Japan Geoscience Union Meeting 2015

Presentation information

International Session (Oral)

Symbol A (Atmospheric and Hydrospheric Sciences) » A-CG Complex & General

[A-CG09] Satellite Earth Environment Observation

Thu. May 28, 2015 9:00 AM - 10:45 AM 301B (3F)

Convener:*Riko Oki(Japan Aerospace Exploration Agency), Tadahiro Hayasaka(Graduate School of Science, Tohoku University), Kaoru Sato(Department of Earth and Planetary Science, Graduate School of Science, The University of Tokyo), Masaki Satoh(Atmosphere and Ocean Research Institute, The University of Tokyo), Nobuhiro Takahashi(National Institute of Information and Communications Technology), Yoshiaki HONDA(Center for Environmental Remote Sensing, Chiba University), Kenlo Nasahara(Faculty of Life and Environmental Sciences, University of Tsukuba), Takashi Nakajima(Tokai University, School of Information Science & Technology, Dept. of Human & Information Science), Taikan Oki(Institute of Industrial Science, The University of Tokyo), Tatsuya Yokota(National Institute for Environmental Studies), Yukari Takayabu(Atmosphere and Ocean Research Institute, the University of Tokyo), Hiroshi Murakami(Earth Observation Research Center, Japan Aerospace Exploration Agency), Hajime Okamoto(Kyushu University), Chair:Takuji Kubota(Earth Observation Research Center,Japan Aerospace Exploration Agency)

9:15 AM - 9:30 AM

[ACG09-14] Evaluation of heavy rainfall retrieval from TRMM/PR using a long-term C-band radar observation

*Atsushi HAMADA1, Yukari TAKAYABU1, Katsuhiro NAKAGAWA2, Toshio IGUCHI2 (1.Atmosphere and Ocean Research Institute, The University of Tokyo, 2.National Institute of Information and Communications Technology)

Keywords:extreme precipitation, TRMM, precipitation radar

Over ten years of spaceborne precipitation radar (PR) measurements from Tropical Rainfall Measurement Mission (TRMM) satellite reveal a weak linkage between extreme rainfall and extreme convection: Even in regions where severe convective storms are representative extreme weather events, the heaviest rainfalls are mostly associated with less intense convections (Hamada et al. 2015, Nat.

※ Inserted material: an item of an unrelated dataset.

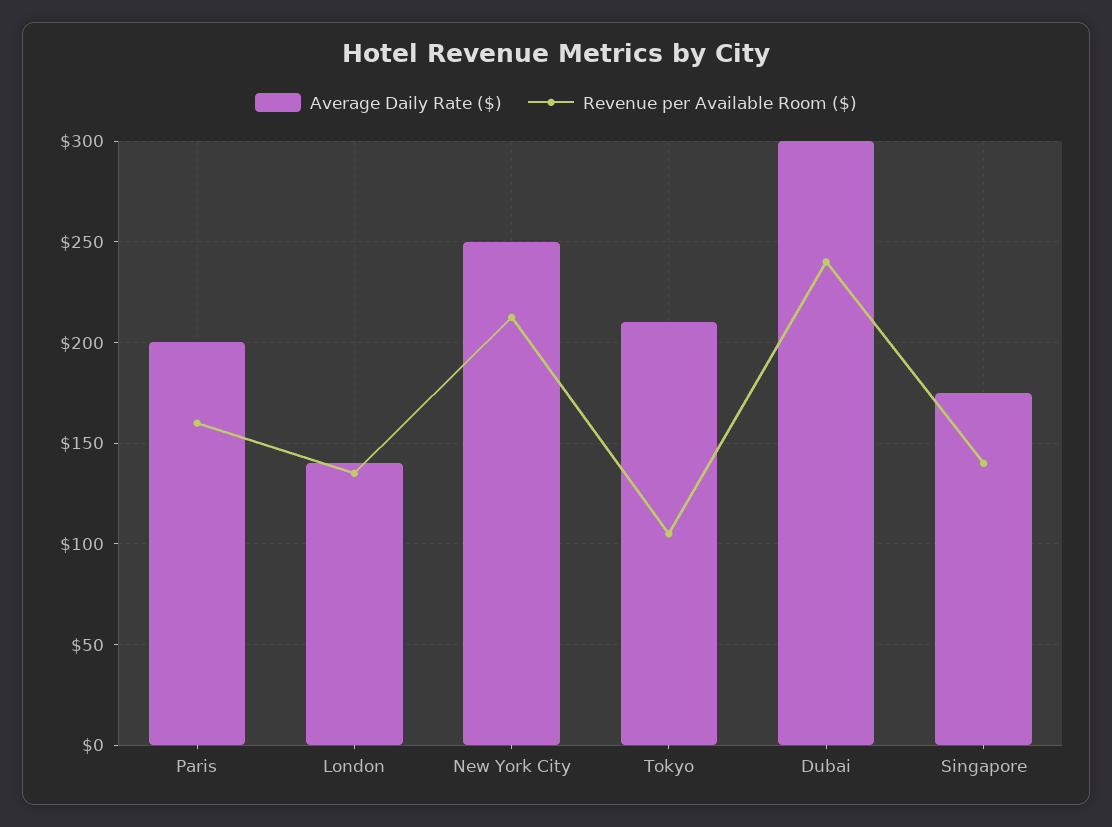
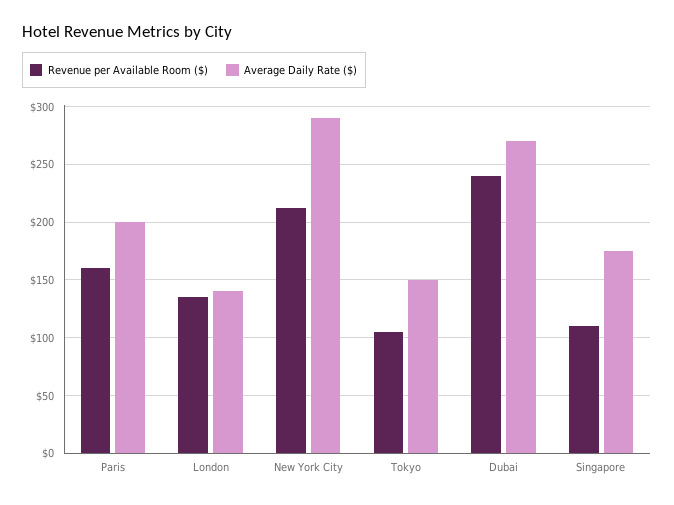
Average Daily Rate ($), New York City: 250 -> 290
Average Daily Rate ($), Tokyo: 210 -> 150
Average Daily Rate ($), Dubai: 300 -> 270
Revenue per Available Room ($), Singapore: 140 -> 110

Commun.). Both the echo structures and environmental conditions suggest importance of warm-rain processes in producing extreme rainfall rates. However, there are still several questions to be addressed, such as uncertainty in the attenuation correction of the Ku-band PR especially for extreme convection. In this study, we make a statistical evaluation of TRMM/PR retrievals using a ground-based polarimetric radar, especially focusing on extreme rainfall and convection events.

We used 5-yr observation during Baiu season (May-June) by a C-band polarimetric radar at Okinawa Island, developed and operated by National Institute of Information and Communications Technology (NICT), named COBRA. The COBRA has polarization and Doppler observation functions and makes it possible to derive information about the characteristics of precipitation particles such as type and size distributions. In the analysis period, COBRA made almost continuous RHI observations with time interval of several minutes.

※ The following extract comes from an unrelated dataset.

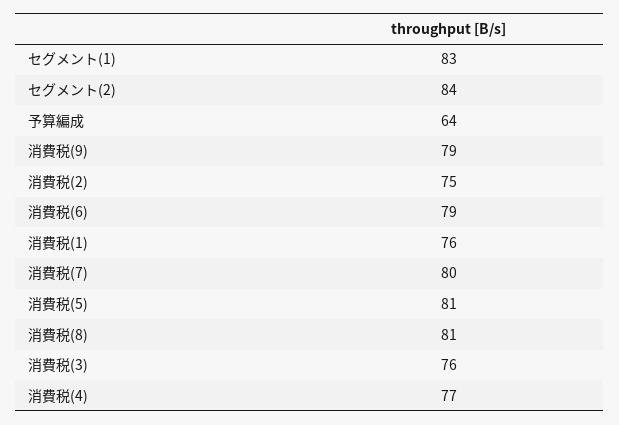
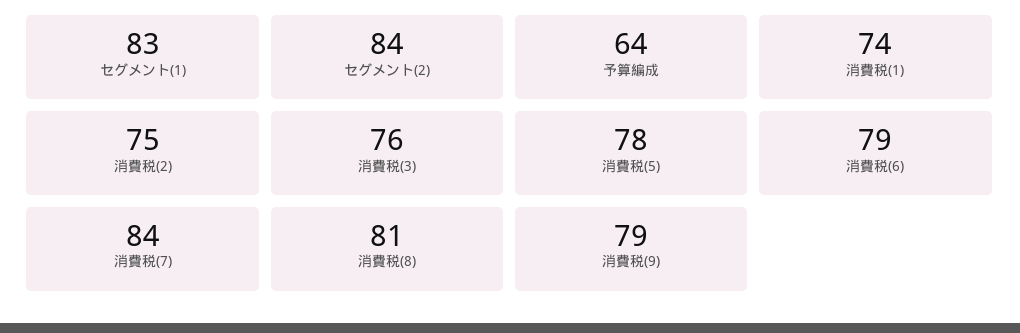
消費税(1): 76 -> 74
消費税(7): 80 -> 84
消費税(5): 81 -> 78
消費税(4): 77 -> none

We make statistical comparison between the extreme events derived from TRMM/PR and COBRA, since direct comparison is quite difficult for such rare event because of very small number of simultaneous observations. Extreme rainfall and convection events are defined separately from TRMM/PR and COBRA. For TRMM/PR, extreme events are defined on a local basis with 2.5 x 2.5 degree grid cells around Okinawa, using the maximum values of near-surface rainfall rate (NSR) and 40-dBZ echo top height (ETH40) in “rainfall event” which is a set of contiguous rainy pixels of TRMM/PR measurements. Rainfall events of which the maximum NSR is within top 0.1% are defined as extreme rainfall events, while those of which the maximum ETH40 is within top 0.1% are defined as extreme convection events. For COBRA, extreme events are defined from vertical echo profiles in RHI observations. Extreme rainfall events are defined as the profiles in which rainfall rates at 1 km are within top 100, and extreme convection events are defined in similar way using 40-dBZ echo-top heights.

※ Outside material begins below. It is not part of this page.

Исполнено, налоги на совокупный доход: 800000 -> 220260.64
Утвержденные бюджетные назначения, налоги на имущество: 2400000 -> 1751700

There are contrasting characteristics in the echo characteristics between the extreme rainfall events and extreme convection events derived from COBRA, as have been shown in our previous studies using TRMM/PR: Extreme rainfall events exhibit lower echo-top height than extreme convection events, and linear downward increase of radar reflectivity below freezing level, whereas extreme convection events exhibit slight downward decrease of Ze below freezing level. This demonstrates that the attenuation correction of TRMM/PR works, at least qualitatively, correctly, and that contaminations of surface and mainlobe clutter are of little concern for the echo profiles of extreme rainfall events. Temporal evolutions of both extreme events exhibit clear differences, indicating that extreme rainfall and convection events are associated with precipitation systems with different inherent characteristics.